- [Tugas yang Dikerjakan]
1. Menurut artikel opini tentang Pilkada Bangka dan Pangkalpinang, pada tanggal berapa Pilkada ulang di Kabupaten Bangka dan Kota Pangkalpinang berlangsung?
2. Tuliskan kembali secara persis baris-baris dari daftar, mulai dari baris yang memuat "scientific name: Stenotaphrum micranthum" dan berlanjut hingga baris yang memuat "catalogue / barcode: US 2645122", termasuk kedua baris tersebut.

- [Kutipan Sumber]
• • • • • • •

Opini  

Mengingat Kembali PILKADA Bangka dan Pangkalpinang

Oleh: Rusydi Sulaiman, Direktur Madania Center & Guru Besar dalam Kepakaran Bidang Pengkajian Islam IAIN Syaikh Abdurrahman Siddik Bangka Belitung

Avatar photo
Editor: Iwan Satriawan
Rusydi Sulaiman

Ketika seorang beberapa hari lalu mengajak berdiskusi tentang Pilkada ulang di Kabupaten Bangka dan Kota Pangkalpinang yang berlangsung pada 27 Agustus 2025 lalu, mengingatkan saya kembali ke perhelatan politik tersebut.

PILKADA pasca kemenangan “Kotak Kosong” dengan segala yang melekat merupakan fenomena tersendiri di negeri ini, walaupun penduduk setempat menganggapnya biasa saja.

Terasa tidak begitu serius dan berlalu begitu saja. Mudah-mudahan tidak demikian, karena sebuah daerah mesti dipegang sosok pimpinan atau pemimpin yang memiliki niat memajukan daerahnya.

Terlepas dari siapapun terpilih sebagai kepala daerah, baik Bupati dan Wakil Bupati ataupun Walikota dan Wakil Walikota, seorang akademisi berharap agar sebuah PILKADA lahirkan pemimpin atau pimpinan ideal, terpilih secara demokratis dan kemudian mampu jalankan kepemimpinannya dengan amanah dan penuh tanggung jawab.

Mudah-mudahan rakyat memilih atas dasar kekuatan hati nurani sehingga menentukan pilihannya, bukan pesanan apalagi karena faktor politik uang; godaan money politics .

Orang bijak mengingatkan: idealisme tidak boleh tergadaikan, karena memilih pimpinan/ pemimpin adalah suatu hal yang prinsip. Bila salah, maka hal tersebut akan memberi dampak yang tidak baik.

Sekali lagi, akademisi menginginkan niat dan proses yang baik ( shahiihun fin-Niyyah wa shahiihun fit-Tahshiil )–dua indikator baiknya sebuah perbuatan.

Faktanya seringkali tidaklah demikian walaupun tidak sepenuhnya benar. PILKADA yang semestinya diidealisasi kemudian menjadi sangat pragmatis keduniaan.

Maka dari itu tidaklah salah bila muncul gugatan atau protes karena ketidakpuasan pihak tertentu atas proses yang diduga menyimpang dari yang semestinya.

• • • • • • •

- [Data Mentah]
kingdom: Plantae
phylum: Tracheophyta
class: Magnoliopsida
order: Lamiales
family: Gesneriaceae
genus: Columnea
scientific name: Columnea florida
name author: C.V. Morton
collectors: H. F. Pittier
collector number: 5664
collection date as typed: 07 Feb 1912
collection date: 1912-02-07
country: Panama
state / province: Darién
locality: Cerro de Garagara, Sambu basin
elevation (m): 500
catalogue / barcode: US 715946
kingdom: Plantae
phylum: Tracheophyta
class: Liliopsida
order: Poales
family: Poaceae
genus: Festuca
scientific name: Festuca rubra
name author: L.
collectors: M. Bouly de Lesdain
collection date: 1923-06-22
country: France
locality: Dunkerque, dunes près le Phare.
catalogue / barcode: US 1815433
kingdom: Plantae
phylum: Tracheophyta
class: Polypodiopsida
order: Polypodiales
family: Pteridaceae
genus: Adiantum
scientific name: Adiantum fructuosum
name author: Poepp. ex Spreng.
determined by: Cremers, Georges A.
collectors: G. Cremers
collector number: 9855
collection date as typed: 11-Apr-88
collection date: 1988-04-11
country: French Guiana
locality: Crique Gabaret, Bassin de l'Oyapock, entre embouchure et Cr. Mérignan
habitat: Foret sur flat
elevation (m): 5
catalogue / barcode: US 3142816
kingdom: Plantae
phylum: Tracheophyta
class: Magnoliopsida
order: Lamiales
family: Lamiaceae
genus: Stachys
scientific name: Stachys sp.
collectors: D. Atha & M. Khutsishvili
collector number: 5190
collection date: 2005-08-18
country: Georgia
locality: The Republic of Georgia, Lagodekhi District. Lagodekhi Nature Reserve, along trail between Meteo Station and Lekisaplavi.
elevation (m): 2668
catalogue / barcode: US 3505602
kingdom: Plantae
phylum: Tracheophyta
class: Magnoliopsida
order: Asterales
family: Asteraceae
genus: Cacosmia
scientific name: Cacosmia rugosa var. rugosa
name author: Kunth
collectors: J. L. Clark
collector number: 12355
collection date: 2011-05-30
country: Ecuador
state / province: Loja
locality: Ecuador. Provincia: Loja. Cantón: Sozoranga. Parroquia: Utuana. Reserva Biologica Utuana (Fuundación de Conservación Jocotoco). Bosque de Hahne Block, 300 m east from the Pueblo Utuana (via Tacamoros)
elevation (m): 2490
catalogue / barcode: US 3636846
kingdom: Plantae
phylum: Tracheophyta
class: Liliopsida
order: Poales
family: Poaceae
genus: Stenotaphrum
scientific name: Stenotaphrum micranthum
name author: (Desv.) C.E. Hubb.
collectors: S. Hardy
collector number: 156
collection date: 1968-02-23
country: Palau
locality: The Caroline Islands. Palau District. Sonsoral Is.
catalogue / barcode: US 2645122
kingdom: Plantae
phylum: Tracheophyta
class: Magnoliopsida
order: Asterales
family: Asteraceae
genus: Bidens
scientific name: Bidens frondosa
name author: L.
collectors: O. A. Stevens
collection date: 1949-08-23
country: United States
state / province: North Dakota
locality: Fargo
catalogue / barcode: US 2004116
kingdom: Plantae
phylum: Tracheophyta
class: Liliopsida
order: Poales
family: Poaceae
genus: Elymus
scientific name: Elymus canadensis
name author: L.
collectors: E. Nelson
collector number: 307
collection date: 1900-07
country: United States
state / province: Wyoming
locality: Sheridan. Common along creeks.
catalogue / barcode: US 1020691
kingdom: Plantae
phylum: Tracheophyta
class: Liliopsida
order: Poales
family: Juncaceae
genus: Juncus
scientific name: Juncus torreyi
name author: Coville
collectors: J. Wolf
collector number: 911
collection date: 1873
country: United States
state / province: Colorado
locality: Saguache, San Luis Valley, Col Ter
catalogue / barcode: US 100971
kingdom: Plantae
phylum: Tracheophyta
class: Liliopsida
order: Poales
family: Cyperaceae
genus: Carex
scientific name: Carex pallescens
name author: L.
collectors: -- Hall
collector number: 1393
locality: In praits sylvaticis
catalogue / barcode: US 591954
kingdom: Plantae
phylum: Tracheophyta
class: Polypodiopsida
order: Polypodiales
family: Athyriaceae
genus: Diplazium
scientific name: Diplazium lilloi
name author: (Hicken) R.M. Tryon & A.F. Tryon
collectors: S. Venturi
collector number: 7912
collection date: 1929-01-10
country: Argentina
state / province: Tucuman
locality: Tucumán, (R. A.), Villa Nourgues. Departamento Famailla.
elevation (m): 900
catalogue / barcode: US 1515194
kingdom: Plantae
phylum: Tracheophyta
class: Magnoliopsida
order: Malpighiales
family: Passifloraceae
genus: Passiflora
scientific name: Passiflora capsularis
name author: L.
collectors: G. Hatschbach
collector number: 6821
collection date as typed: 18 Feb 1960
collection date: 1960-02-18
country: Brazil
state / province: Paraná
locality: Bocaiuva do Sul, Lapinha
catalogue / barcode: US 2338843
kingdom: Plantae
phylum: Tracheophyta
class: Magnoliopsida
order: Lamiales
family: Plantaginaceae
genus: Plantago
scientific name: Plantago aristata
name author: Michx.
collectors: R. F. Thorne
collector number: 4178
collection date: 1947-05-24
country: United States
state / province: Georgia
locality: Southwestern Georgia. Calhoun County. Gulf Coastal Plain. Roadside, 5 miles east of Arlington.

• • • • • • •

- [Jawaban Setiap Tugas]
1. Pilkada ulang tersebut berlangsung pada 27 Agustus 2025.

2.
scientific name: Stenotaphrum micranthum
name author: (Desv.) C.E. Hubb.
collectors: S. Hardy
collector number: 156
collection date: 1968-02-23
country: Palau
locality: The Caroline Islands. Palau District. Sonsoral Is.
catalogue / barcode: US 2645122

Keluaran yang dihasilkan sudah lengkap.